A Shared reality is Necessary for Trust

 

The pandemic has made it clear that the cost of people not trusting the government is enormously high. That does not mean we should not critically examine everything they tell us.

This is the root of the problem in many parts of the world, particularly areas of great inequality of economic wealth, such as the United States, where the upper income classes and the lower income classes often don’t share the same reality. The world does not look the same from the penthouse as it does from the doghouse. Or homeless shelter. That is why they look so differently at vaccines. As Anita Sreedhar and Anand Gopal pointed out in their New York Times article:

 “As the emergence of the Omicron variant shows, vaccine mandates in the United States are not enough to solve this problem. Hesitancy is a global phenomenon. While the reasons vary by country, the underlying causes are the same: a deep mistrust in local and international institutions, in a context in which governments worldwide have cut social services”

 

In the US, unlike Canada and most other countries in the developed world, the people don’t enjoy as many public health services and they have been radically declining for about 40 years. They have only meager socialized health care. As Sreedhar and Gopal drew to our attention in their Times article,

“Research shows that private systems not only tend to produce worse health outcomes than public ones, but privatization creates what public health experts call “segregated care,” which can undermine the feelings of social solidarity that are critical for successful vaccination drives.”

 

Not only in the United States, but all countries where public health care benefits have been declining, such as Canada, feelings of ‘we are in this together’ have sharply declined. Both upper and lower classes don’t really believe this. The upper classes don’t want to be in this together, and the lower classes know very well it is not true.  They see it every day.

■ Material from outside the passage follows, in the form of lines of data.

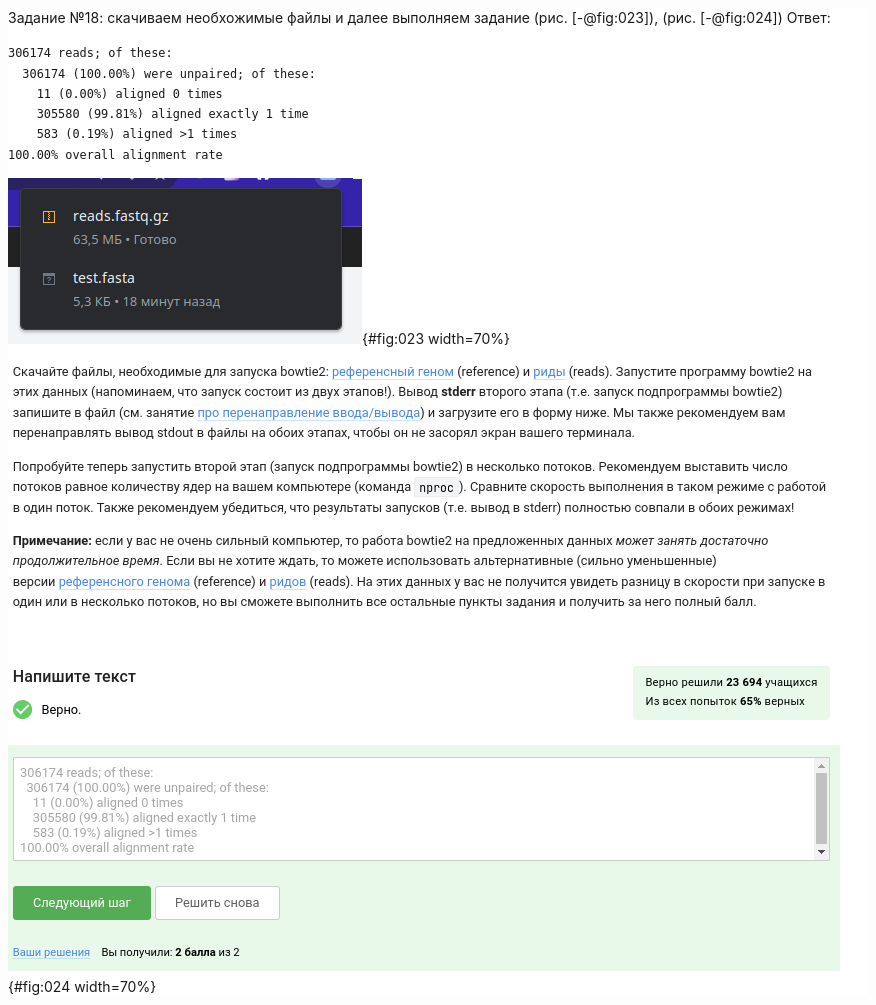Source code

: Задание №18: скачиваем необхожимые файлы и далее выполняем задание (рис. [-@fig:023]), (рис. [-@fig:024])
Ответ:

```
306174 reads; of these:
  306174 (100.00%) were unpaired; of these:
    11 (0.00%) aligned 0 times
    305580 (99.81%) aligned exactly 1 time
    583 (0.19%) aligned >1 times
100.00% overall alignment rate
```

![Скачивание файлов](image/ST2_23.png){#fig:023 width=70%}

![Задание №18](image/ST2_24.png){#fig:024 width=70%}
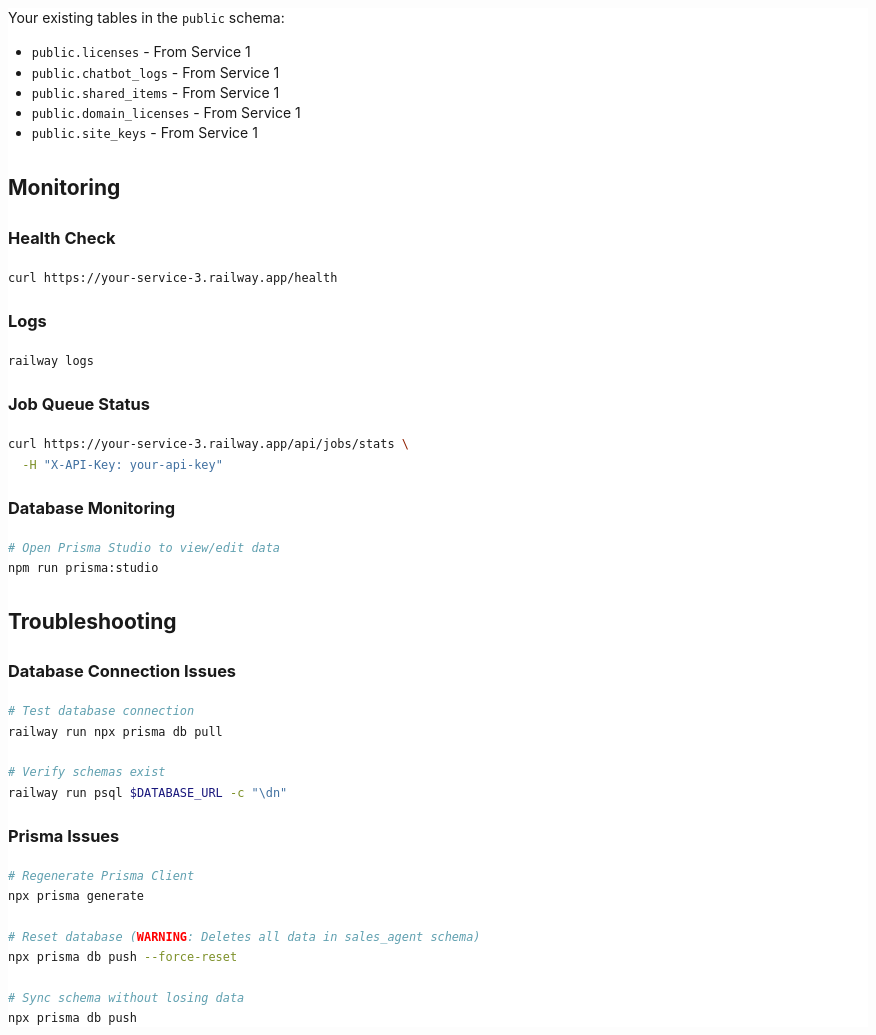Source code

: Your existing tables in the `public` schema:
- `public.licenses` - From Service 1
- `public.chatbot_logs` - From Service 1
- `public.shared_items` - From Service 1
- `public.domain_licenses` - From Service 1
- `public.site_keys` - From Service 1

## Monitoring

### Health Check
```bash
curl https://your-service-3.railway.app/health
```

### Logs
```bash
railway logs
```

### Job Queue Status
```bash
curl https://your-service-3.railway.app/api/jobs/stats \
  -H "X-API-Key: your-api-key"
```

### Database Monitoring
```bash
# Open Prisma Studio to view/edit data
npm run prisma:studio
```

## Troubleshooting

### Database Connection Issues
```bash
# Test database connection
railway run npx prisma db pull

# Verify schemas exist
railway run psql $DATABASE_URL -c "\dn"
```

### Prisma Issues
```bash
# Regenerate Prisma Client
npx prisma generate

# Reset database (WARNING: Deletes all data in sales_agent schema)
npx prisma db push --force-reset

# Sync schema without losing data
npx prisma db push
```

According to research by Sreedhar and Gopal in many developing countries people are not as grateful for aid as we in the west might expect. For example, they pointed out, the WHO has spent a lot of money promoting vaccines for polio. These are very worthy programs. We in the west know that. People in developing countries however see such programs as demonstrating mistaken priorities. They see polio as a vague threat. At the same time, they are often going hungry and they don’t see any help for that. Here is what they found:

“We have starvation and women die in childbirth,” one tribal elder told us. “Why do they care so much about polio? What do they really want?” Researchers find these sentiments echoed in poor and marginalized communities around the world.”

 

Interestingly, poor people in rich countries often feel the same way. Distrust is very difficult to overcome. Words won’t do.